In a recent post of one of my RPA community colleagues, a traditional IT developer who pivoted his RPA company to an API company, told us to use API over RPA, whenever API exists. This is like saying always take the TGV if you go from Paris to London. This obviously caused me to search for examples where this is simply not true. As a person who is in the middle of this political battle, I have plenty of examples.
But before my example, I think it is very useful to paraphrase the ex-UiPath evangelist Guy Kirkwood, now retired, who told this simple analogy: RPA is like a regional train (he might have said car, but I adapted the example), while API is like a high-speed train. API is to be used whenever you want to go from point A to point B, fast. Let’s say you want to go from Paris to London. You do not need to stop in between, you are in a hurry and do not want to admire any landscape. Then, yes, that is a great choice, if you can afford the high price of the TGV. But if you want to make a stop in Belgium, to pick up a friend before going to London for another friend’s bachelor’s party, or you want to pick your father from Lille before going to see your sister in London, then the high speed train is not serving your purpose, and you will take a couple of regional trains that offer the flexibility you need, even though it will take you a bit more time to your destination. This is a good example of when to use API and when to use RPA, and traditional IT simply refuses this choice, saying it’s always more advantageous to take the high-speed train, which is simply not true.

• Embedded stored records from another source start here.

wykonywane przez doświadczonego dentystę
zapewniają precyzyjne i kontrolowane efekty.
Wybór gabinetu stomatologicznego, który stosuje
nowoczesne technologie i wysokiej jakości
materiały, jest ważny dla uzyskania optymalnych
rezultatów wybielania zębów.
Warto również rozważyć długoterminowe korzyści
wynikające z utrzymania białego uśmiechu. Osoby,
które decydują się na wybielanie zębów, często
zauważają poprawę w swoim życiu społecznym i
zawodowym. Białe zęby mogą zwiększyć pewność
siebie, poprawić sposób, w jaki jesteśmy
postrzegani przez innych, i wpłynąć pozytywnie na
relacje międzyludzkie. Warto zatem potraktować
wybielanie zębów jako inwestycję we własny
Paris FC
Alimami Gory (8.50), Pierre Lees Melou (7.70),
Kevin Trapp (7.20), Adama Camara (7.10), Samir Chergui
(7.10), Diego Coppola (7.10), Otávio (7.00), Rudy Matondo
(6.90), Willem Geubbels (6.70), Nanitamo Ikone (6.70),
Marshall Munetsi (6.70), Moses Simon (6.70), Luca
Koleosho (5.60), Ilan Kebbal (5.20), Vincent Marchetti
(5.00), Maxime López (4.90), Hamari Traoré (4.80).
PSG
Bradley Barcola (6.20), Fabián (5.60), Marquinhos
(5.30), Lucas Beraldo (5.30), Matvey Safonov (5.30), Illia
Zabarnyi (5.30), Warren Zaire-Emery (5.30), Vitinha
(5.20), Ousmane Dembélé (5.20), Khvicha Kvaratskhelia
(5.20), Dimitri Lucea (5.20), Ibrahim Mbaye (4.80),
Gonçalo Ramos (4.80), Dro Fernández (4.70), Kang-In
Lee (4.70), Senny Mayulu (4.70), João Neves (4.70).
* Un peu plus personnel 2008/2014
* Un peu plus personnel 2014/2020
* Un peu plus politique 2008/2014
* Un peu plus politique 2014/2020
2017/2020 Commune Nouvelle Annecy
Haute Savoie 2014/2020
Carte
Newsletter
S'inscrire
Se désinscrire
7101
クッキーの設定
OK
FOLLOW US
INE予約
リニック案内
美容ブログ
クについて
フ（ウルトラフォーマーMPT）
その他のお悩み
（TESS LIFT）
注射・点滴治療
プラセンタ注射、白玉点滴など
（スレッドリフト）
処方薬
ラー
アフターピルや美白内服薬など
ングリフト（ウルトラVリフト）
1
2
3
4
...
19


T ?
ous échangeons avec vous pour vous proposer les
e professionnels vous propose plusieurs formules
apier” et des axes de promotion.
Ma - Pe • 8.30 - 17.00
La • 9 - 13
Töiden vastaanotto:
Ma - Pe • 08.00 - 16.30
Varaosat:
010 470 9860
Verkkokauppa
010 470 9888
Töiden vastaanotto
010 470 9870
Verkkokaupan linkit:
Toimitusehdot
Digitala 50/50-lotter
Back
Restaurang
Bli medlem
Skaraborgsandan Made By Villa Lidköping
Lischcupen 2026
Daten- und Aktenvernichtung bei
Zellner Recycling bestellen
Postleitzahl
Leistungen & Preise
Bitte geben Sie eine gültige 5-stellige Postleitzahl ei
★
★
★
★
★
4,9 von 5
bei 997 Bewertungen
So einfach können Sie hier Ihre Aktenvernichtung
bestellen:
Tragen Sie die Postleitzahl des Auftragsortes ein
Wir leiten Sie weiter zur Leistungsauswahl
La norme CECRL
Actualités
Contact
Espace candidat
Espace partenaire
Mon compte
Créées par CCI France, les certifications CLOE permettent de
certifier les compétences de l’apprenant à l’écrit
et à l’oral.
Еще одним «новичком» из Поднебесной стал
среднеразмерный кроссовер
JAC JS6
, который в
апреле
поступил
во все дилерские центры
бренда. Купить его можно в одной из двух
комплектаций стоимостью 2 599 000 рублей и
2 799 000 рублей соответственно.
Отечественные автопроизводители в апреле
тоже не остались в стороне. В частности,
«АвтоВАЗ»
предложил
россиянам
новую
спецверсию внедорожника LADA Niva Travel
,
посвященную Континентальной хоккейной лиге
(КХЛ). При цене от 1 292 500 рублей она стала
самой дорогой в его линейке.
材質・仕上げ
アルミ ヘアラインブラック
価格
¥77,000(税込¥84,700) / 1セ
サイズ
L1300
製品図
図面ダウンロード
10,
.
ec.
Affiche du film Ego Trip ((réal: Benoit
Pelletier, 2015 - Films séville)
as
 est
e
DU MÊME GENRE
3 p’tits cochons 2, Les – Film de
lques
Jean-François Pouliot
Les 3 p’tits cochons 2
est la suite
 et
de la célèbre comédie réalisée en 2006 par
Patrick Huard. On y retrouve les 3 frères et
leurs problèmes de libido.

Actually, I went to check this example with real data. I went to check the revenues of TGVs in France versus the revenues of the regional trains, and guess what I found. The regional trains have by far a higher revenue than the TGV, which is logical and obvious, except for the traditional IT who still thinks the TGV would be the only option possible moving from point A to point B. Even when it comes to job creation or profitability, API (TGV) cannot beat RPA (Regional trains), and this is something we see in automation or in transporation.
With prices up to 10 times the cost of RPA, API based solutions are expensive. Please explain to me, as I am yet to understand, why would you pay 10 times more for something that does exactly the same thing as the other? Even though UiPath accepts that RPA has a higher maintenance cost than API, I respectfully disagree with that, as I found that you also need at least 2-4 hours monthly to maintain an API, which is in line with the cost of maintaining a mature RPA bot.
Trust me, I have done RPA since 2017 and I know what I am saying. A mature RPA bot needs at most 2-4 hours of maintenance every month, some RPA bots needing almost zero touch for as long as years. Another article I found spends some time comparing the two solutions and RPA clearly overtakes API in 4 categories (implementation complexity, time to market, cost, learning curve), while API is only superior in 1 category (maintenance). I excluded the scalability category from this comparison as I do not agree with the author of that article that you cannot scale RPA. Maybe this is a misunderstanding, that is why I excluded it.
In another article that promotes large hybrid approaches of both API and RPA when doing digital transformation, the author mentions that API is “strategic”, which cannot be more wrong. In my opinion, API cannot be “strategic” for the simple reason that RPA includes API, but API cannot include RPA. Therefore, the real strategic one is RPA.
Let’s move on. Another article gives three main advantages for RPA compared to API: being focused on a single platform, or how others call it, being platform-agnostic, the fact that is less reliant on IT experts, and mainly because of its cost advantage. Similarly, another article gives 5 reasons why RPA is better than API, among them the fact that API is risky, that it consumes more resources and time. Another opinion is more balanced and thinks a hybrid approach with both RPA and API is ideal. However, they prove the industry is now confused whether the costs of maintaining an API is less than the cost of maintaining a bot, with this article being opposed to the common belief in the industry that the cost of maintaining an API is less than the cost of maintaining a bot. They also end their view with this sentence: in case of frequent changes in the process, it is preferable to use RPA. With this sentence, it is clear that in an ever-changing environment, the use cases for API become less and less.
RPA is by far the more flexible solution. As I explained in the beginning of my article, API is useful when you really want to go fast from A to B, which is not the majority of the cases. More often, you use the RPA platform and within it call an API where it exists between two applications and can be easily used, which is not so often. A process includes some data exchanges between two systems, but the data exchanges between two systems are never the whole process.
Usually, the process starts with some insights and decision making and that should be left to the human, which can be automated with RPA. Finally, another article recognizes that in most cases RPA is preferable to an API, which is in line with what all the practitioners in the field of process automation observed. Except some people, like the one which I mentioned at the beginning of this article and who pivoted his RPA company to API. But it seems he did not read any literature, he was just misinformed by the likes of Microsoft, Apple, Facebook, SAP, Salesforce, which want RPA to disappear, but which obviously will not happen any time soon.
Unless IT starts understanding that RPA is here to revolutionize the whole office work, they will be required only to set a couple of APIs once in a while. That will be the new role of IT, together with security, which will be a far cry from its role it pretends to have today in driving business growth.